**Task details**
In the entries below, find the line with "Icoone Laser или" and print exactly every line from there up to and including the line with "офертой, определяемой положениями", with no other lines.

Collection entries:
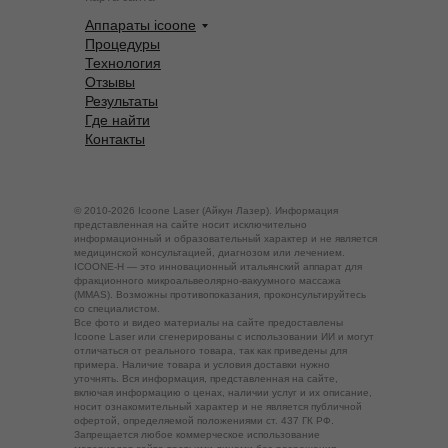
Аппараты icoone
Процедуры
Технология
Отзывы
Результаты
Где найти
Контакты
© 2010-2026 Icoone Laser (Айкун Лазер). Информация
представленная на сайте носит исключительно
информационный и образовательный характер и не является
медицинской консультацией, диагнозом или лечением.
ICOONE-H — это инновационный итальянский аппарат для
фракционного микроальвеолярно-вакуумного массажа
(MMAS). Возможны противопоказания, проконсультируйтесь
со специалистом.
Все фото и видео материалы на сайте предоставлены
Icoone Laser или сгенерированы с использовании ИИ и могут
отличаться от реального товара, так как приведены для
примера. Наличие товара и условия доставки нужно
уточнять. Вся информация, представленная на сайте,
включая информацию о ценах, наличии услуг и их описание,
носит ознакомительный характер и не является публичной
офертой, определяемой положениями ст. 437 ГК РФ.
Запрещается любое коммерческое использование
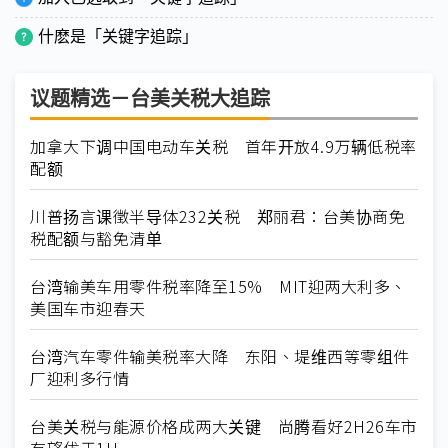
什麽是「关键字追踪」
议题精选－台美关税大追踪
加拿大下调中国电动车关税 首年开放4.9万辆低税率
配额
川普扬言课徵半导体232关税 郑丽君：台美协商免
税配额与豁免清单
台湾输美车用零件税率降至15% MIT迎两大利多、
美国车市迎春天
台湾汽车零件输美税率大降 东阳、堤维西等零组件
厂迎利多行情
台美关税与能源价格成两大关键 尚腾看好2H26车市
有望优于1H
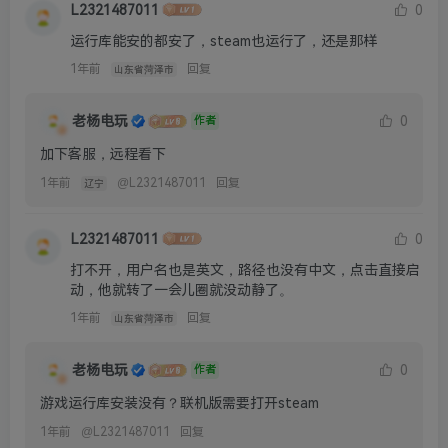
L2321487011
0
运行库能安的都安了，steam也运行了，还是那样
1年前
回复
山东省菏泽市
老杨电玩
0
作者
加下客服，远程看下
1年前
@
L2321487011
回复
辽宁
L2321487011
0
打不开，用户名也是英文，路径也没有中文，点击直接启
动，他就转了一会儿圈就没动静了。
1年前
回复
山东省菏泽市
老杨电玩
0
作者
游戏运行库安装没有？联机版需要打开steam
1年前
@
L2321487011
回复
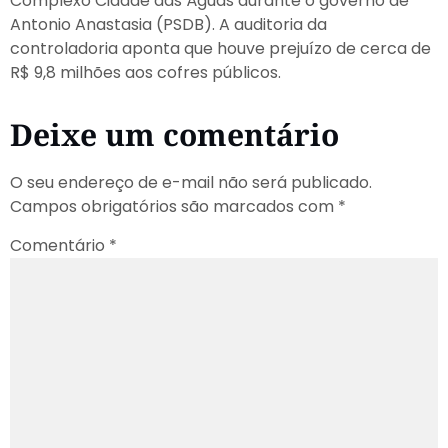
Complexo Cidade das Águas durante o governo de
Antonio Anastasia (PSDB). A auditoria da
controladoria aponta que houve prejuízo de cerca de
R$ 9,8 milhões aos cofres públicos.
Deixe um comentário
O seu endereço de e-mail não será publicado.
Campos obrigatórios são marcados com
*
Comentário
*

...

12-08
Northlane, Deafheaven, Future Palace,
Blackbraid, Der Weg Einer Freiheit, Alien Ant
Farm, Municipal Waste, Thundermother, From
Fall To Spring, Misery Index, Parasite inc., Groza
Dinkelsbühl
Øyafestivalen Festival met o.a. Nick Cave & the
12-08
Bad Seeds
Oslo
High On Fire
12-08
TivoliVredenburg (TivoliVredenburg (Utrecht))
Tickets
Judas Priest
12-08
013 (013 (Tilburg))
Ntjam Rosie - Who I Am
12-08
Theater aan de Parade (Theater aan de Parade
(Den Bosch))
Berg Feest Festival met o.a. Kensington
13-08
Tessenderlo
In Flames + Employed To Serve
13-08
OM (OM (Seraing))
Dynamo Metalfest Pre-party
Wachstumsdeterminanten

**Task output**
Icoone Laser или сгенерированы с использовании ИИ и могут
отличаться от реального товара, так как приведены для
примера. Наличие товара и условия доставки нужно
уточнять. Вся информация, представленная на сайте,
включая информацию о ценах, наличии услуг и их описание,
носит ознакомительный характер и не является публичной
офертой, определяемой положениями ст. 437 ГК РФ.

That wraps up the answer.